### Document section

"""

These blueberry pie bars feature a soft, buttery pie crust, a juicy layer of blueberry pie filling, and a beautiful lattice top that makes them feel extra special. They taste just like classic blueberry pie but are so much simpler to make, perfect for summer picnics, barbecues, or any get-together. Whether you use fresh or frozen blueberries, these blueberry bars are guaranteed to be your new favorite summer treat!
Line a sheet tray with parchment paper or a silicone mat. Grate the sticks of frozen butter onto the tray. Keep in the freezer until ready to use.
Line a metal 8x8 baking pan with parchment paper to cover all four sides. Set aside.
In a stand mixing bowl, whisk together the flour, sugar, and salt.
Add the grated butter to the bowl and mix on low speed until the butter is coated in flour and pea-sized.
Add the vanilla and with the mixer running on low speed, drizzle 7-10 tablespoons of the water into the dough, and as needed, until the dough starts to clump together.

"""

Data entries
"""

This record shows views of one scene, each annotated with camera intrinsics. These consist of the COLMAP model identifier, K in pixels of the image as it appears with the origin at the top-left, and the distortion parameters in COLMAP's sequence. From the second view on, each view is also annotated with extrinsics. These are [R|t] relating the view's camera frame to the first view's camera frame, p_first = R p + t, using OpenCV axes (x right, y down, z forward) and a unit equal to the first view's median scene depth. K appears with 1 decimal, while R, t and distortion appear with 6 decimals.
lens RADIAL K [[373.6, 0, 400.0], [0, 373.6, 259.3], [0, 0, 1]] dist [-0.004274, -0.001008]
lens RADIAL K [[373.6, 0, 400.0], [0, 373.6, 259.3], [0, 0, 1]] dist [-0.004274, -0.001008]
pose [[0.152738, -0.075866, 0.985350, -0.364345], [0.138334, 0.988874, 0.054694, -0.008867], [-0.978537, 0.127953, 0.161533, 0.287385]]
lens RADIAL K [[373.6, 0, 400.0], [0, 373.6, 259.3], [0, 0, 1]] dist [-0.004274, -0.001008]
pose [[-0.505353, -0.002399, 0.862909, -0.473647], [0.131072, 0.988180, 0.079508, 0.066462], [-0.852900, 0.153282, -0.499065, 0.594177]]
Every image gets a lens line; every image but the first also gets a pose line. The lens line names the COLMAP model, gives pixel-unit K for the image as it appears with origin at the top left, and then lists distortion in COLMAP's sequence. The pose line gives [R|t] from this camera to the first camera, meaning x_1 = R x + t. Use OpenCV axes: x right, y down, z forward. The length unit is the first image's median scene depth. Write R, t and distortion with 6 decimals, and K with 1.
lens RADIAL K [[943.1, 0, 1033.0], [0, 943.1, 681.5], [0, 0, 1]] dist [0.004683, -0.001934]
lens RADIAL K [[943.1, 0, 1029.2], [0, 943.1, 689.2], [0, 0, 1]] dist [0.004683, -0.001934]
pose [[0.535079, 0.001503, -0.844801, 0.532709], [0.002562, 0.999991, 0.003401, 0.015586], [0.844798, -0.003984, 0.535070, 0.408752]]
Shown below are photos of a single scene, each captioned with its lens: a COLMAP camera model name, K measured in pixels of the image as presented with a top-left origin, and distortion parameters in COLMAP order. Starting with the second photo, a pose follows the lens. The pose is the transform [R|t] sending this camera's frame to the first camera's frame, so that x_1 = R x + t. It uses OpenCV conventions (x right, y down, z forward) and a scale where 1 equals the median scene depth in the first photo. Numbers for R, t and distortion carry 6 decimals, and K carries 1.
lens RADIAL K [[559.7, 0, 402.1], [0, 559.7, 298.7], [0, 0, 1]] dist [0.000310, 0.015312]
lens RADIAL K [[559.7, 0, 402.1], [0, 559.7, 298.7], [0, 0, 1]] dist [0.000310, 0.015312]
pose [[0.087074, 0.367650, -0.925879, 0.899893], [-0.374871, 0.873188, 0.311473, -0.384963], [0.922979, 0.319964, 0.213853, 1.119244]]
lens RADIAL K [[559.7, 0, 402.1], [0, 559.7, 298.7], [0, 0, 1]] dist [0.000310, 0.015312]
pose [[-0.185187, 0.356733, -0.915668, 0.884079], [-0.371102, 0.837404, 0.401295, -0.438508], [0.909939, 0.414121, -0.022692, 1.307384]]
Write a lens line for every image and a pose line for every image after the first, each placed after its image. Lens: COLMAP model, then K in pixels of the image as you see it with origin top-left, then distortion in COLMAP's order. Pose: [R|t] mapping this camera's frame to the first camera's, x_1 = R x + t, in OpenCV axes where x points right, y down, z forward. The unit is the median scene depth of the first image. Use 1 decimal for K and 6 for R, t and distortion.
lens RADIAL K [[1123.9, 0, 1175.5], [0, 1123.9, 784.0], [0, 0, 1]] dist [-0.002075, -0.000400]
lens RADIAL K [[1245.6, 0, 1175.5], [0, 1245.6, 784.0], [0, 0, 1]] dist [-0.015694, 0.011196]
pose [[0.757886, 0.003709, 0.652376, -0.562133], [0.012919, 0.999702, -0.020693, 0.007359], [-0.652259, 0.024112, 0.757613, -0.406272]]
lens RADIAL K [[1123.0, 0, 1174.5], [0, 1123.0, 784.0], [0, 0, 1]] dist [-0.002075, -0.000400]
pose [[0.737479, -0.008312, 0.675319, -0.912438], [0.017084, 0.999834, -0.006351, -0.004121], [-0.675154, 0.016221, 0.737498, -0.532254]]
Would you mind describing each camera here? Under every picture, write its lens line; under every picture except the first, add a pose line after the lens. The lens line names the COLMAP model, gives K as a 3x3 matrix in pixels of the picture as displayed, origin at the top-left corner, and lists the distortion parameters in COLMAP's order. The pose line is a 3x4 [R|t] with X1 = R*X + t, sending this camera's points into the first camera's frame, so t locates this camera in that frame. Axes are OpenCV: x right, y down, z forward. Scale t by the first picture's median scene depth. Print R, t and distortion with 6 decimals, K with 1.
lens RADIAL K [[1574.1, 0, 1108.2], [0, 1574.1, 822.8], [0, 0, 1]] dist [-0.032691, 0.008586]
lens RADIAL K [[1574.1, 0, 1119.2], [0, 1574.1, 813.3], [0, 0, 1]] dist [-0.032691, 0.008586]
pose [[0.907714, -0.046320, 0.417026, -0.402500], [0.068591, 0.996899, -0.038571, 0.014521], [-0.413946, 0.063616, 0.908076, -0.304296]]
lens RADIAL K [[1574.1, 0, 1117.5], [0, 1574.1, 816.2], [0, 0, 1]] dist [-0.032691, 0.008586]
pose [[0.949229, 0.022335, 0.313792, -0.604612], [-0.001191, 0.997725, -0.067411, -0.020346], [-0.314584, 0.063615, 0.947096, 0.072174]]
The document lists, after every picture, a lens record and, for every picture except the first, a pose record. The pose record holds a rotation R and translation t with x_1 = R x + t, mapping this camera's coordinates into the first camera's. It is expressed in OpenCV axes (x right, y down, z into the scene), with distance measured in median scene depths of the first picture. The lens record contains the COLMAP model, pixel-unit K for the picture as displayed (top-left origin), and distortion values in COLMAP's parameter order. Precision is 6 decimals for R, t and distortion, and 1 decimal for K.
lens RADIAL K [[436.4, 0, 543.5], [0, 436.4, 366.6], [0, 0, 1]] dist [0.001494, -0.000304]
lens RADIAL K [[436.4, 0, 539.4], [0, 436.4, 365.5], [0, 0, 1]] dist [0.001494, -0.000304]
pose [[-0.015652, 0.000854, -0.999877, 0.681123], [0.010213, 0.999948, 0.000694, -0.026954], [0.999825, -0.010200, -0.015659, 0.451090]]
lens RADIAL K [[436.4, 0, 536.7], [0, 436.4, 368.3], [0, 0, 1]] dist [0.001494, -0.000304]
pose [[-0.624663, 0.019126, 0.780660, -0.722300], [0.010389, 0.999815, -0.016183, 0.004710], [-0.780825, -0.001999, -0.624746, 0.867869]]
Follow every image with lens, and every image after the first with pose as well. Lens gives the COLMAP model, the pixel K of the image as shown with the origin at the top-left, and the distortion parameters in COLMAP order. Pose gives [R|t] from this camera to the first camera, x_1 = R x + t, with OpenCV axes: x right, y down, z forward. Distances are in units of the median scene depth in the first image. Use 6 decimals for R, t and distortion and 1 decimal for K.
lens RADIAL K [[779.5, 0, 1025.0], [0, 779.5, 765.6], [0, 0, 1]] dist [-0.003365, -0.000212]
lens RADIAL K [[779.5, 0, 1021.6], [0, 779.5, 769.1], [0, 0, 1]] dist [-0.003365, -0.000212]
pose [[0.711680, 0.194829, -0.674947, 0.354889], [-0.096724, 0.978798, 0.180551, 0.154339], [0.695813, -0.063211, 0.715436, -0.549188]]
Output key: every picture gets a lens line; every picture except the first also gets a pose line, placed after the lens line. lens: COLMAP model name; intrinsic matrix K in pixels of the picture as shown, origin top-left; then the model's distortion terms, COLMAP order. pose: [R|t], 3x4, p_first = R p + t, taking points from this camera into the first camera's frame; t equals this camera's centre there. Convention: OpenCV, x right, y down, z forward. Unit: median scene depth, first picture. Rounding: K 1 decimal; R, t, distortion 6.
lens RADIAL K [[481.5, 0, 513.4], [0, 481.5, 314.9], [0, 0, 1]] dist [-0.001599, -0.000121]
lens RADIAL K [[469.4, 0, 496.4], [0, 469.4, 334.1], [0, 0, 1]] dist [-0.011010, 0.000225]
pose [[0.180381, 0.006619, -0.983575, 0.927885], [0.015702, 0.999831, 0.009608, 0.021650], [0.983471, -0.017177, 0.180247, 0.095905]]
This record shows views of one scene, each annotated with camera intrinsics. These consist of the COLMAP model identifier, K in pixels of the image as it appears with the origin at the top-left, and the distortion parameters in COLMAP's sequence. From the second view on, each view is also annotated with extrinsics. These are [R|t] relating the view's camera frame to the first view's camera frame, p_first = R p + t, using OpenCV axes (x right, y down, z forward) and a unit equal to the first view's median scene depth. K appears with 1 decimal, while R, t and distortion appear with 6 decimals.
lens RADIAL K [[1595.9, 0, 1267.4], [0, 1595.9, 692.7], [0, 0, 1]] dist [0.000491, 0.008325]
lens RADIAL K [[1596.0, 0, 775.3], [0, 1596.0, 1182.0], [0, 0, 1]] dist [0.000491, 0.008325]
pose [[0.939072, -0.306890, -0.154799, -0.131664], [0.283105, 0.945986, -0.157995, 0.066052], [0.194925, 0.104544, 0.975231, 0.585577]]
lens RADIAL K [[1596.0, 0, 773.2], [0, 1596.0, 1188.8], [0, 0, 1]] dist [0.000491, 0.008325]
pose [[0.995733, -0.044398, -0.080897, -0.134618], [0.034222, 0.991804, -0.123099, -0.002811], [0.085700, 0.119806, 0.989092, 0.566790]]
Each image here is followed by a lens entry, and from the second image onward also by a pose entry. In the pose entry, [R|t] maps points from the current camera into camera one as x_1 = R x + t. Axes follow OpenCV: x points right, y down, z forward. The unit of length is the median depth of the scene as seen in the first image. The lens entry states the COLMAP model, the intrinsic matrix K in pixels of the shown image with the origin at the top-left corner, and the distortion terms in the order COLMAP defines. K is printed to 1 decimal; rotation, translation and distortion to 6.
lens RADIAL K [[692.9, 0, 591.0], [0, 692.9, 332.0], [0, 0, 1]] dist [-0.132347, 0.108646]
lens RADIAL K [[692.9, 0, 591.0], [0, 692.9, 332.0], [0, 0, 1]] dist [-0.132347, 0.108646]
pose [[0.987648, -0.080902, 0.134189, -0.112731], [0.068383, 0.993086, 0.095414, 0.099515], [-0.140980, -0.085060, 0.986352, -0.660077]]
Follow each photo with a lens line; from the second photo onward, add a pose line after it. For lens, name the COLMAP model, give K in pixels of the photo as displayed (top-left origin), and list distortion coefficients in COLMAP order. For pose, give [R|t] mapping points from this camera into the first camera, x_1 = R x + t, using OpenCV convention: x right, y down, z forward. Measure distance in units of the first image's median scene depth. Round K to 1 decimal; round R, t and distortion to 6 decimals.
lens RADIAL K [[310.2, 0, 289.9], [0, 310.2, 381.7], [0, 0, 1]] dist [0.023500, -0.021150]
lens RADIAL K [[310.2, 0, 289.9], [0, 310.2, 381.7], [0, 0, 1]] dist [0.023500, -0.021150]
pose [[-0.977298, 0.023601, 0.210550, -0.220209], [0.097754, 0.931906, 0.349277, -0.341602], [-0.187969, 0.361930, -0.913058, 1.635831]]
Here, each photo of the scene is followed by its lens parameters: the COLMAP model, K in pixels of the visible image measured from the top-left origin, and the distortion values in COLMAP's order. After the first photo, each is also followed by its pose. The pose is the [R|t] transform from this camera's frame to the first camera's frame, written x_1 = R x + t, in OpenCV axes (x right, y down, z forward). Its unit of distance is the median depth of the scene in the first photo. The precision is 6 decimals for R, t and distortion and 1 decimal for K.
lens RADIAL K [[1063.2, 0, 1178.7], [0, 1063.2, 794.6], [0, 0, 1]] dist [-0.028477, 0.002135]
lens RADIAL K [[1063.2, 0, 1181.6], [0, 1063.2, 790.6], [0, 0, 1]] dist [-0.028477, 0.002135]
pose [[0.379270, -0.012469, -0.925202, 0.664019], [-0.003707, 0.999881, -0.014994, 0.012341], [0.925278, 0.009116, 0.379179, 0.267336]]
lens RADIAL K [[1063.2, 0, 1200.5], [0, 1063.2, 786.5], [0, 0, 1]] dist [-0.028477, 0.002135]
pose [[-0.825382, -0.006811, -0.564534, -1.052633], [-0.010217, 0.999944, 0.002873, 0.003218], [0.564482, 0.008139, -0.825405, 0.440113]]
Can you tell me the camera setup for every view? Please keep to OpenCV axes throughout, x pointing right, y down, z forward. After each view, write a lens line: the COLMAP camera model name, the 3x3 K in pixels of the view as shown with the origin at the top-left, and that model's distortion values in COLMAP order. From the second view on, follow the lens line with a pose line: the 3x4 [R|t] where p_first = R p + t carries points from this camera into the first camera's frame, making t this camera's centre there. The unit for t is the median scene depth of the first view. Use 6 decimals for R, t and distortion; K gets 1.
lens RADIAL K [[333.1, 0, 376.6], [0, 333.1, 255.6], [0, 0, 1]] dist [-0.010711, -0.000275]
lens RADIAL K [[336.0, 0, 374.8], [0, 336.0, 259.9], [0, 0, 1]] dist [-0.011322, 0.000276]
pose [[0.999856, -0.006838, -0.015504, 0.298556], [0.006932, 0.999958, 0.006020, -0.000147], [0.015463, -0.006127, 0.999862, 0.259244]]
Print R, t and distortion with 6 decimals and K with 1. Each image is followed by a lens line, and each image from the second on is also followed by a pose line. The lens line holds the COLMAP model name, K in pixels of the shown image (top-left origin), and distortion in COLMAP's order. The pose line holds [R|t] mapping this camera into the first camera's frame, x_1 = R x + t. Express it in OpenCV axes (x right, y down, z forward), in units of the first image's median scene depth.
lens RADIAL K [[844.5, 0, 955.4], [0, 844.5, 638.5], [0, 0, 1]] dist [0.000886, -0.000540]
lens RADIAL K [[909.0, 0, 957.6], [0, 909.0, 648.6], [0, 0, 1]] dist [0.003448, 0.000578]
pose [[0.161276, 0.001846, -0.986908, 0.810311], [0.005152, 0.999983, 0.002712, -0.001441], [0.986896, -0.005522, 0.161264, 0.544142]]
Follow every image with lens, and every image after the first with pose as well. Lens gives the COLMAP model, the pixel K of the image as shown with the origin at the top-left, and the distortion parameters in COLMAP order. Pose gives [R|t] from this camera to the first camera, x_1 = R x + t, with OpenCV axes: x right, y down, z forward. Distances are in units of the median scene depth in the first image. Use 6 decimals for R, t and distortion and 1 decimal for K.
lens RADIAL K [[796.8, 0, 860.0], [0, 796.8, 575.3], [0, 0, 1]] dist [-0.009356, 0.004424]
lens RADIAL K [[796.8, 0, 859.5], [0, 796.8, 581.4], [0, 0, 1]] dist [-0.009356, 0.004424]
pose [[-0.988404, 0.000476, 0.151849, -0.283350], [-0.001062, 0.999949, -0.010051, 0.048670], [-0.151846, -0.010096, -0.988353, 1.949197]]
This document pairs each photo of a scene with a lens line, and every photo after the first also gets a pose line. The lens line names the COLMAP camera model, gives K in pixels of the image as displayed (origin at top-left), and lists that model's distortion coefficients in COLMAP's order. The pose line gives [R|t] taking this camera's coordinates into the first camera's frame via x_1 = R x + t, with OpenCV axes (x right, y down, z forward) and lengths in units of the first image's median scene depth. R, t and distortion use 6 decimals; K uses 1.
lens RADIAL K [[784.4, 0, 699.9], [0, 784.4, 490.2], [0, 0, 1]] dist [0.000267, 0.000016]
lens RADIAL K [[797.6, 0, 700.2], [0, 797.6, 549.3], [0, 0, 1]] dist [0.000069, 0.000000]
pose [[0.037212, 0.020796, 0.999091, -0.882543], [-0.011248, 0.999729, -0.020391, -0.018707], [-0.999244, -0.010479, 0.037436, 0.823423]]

"""

### Parts of the exercise
**a)** List every ingredient that the preparation steps of the blueberry pie bars recipe name.
**b)** Write the next steps of the blueberry pie bars recipe, starting after its final sentence.

### Expected results
**a)** butter, flour, sugar, salt, vanilla, water

**b)**
Separate the dough into equal parts (366 g each). Press one half into a slab and wrap it tightly in plastic wrap. Press the other half of the dough into the bottom of the lined pan. Chill both in the fridge for 30 minutes. While the dough is chilling, preheat the oven to 375°F/190°C and make the blueberry pie filling.
Combine the blueberries, sugar, and lemon juice in a pot. Cook over medium heat, stirring occasionally, until the blueberries have released all of their juices and are boiling. Combine the cornstarch and water and stir it into the filling. Cook 1-2 minutes longer until thickened. Set aside until ready to use.
When the dough is chilled, bake the bottom crust for 25-35 minutes, until the edges are golden brown.
While the bottom crust is baking, roll out the second slab of pie dough on a lightly floured surface into a 9x9” square. Cut the dough into 1/2 inch strips.
On a parchment-lined baking sheet, lay eight dough strips parallel to each other, evenly spaced. Fold back every other strip, then lay one new strip perpendicular across them. Unfold the folded strips over the top. Next, fold back the opposite strips, place the next perpendicular strip, and unfold again. Keep weaving like this until you have made a 9x9-inch lattice square.
Trim each side of the lattice square for clean edges, so that the lattice is roughly 7.5x7.5 inches. Freeze until ready to use. The lattice should feel very firm and be able to be picked up as a whole.
When the crust is done baking and the lattice top is firm, spread the blueberry filling on top, then transfer the lattice crust on top.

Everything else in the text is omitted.